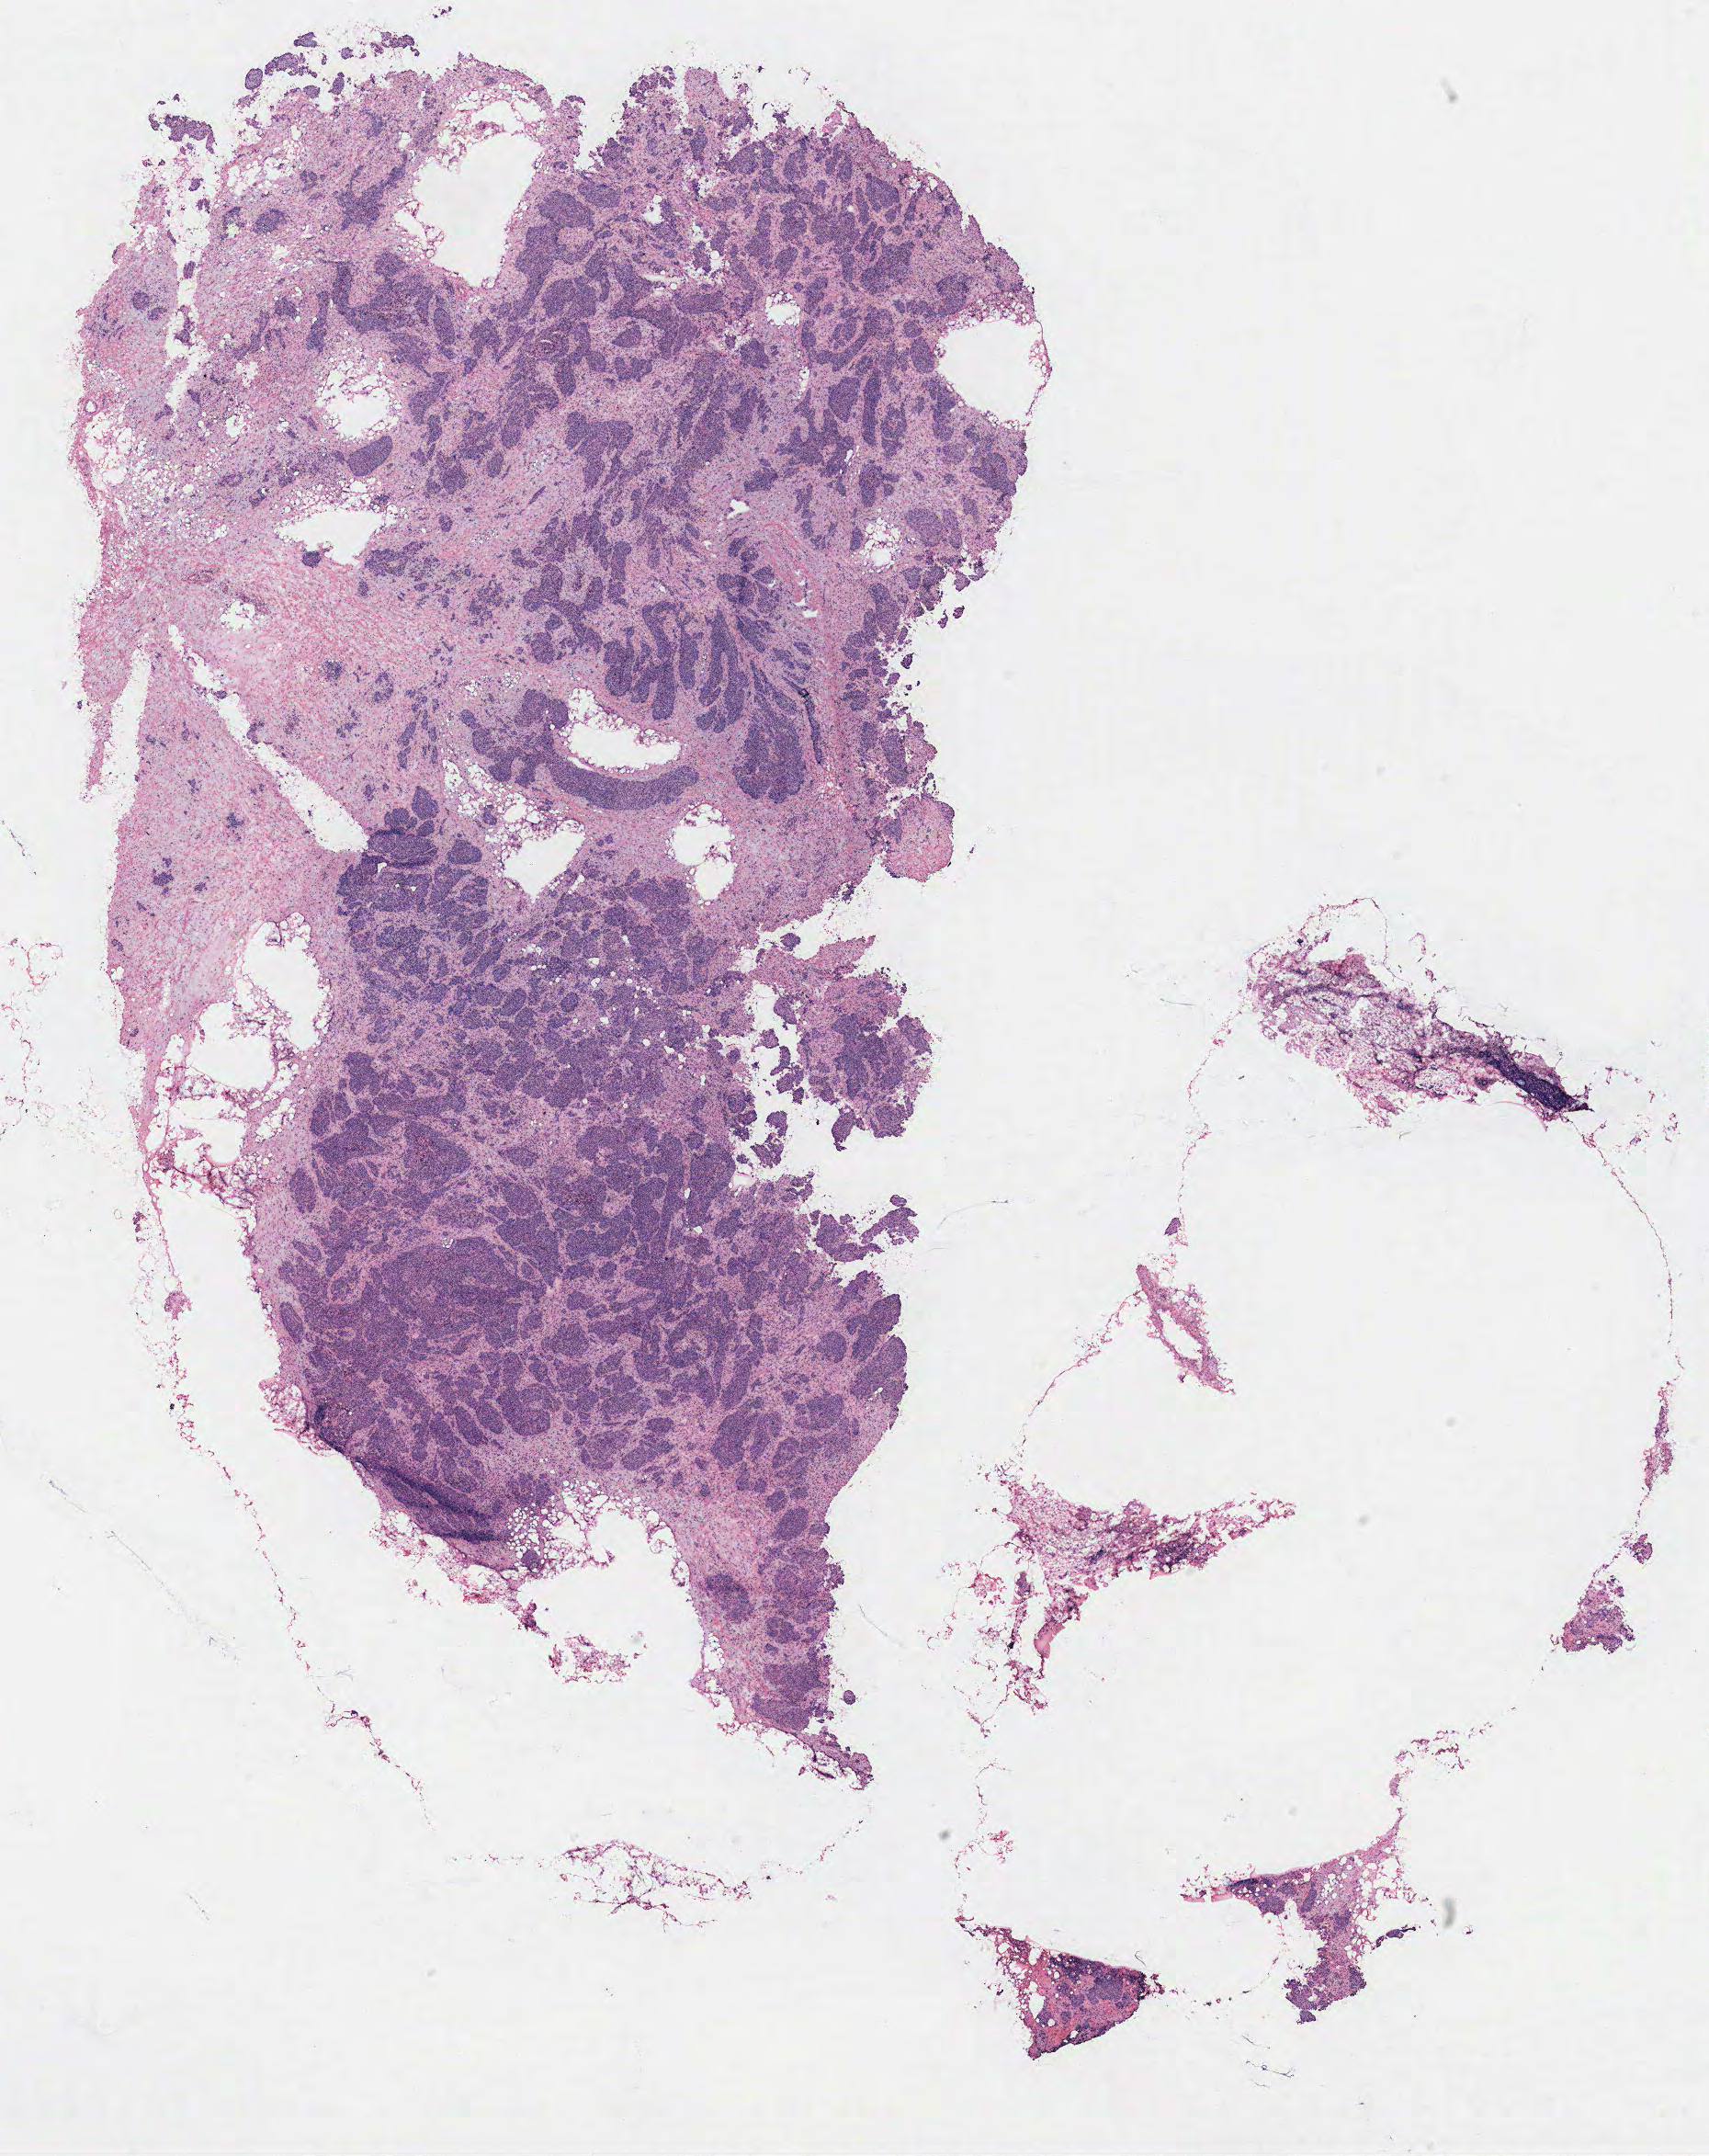
Whole-slide histology image, H&E-stained, a low-resolution overview of the entire scanned area, about 14.9 x 18.8 mm (from a 40x scan), tumour tissue sample, ovary. Female, 63 y/o.
• diagnosis: Serous adenocarcinoma, NOS (fallopian tube)
• primary tumour site (as recorded): fallopian tube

::::

__Work request__: Look over the listing above and copy each line that contains "tumour".

__Task output__:
Whole-slide histology image, H&E-stained, a low-resolution overview of the entire scanned area, about 14.9 x 18.8 mm (from a 40x scan), tumour tissue sample, ovary. Female, 63 y/o.
• primary tumour site (as recorded): fallopian tube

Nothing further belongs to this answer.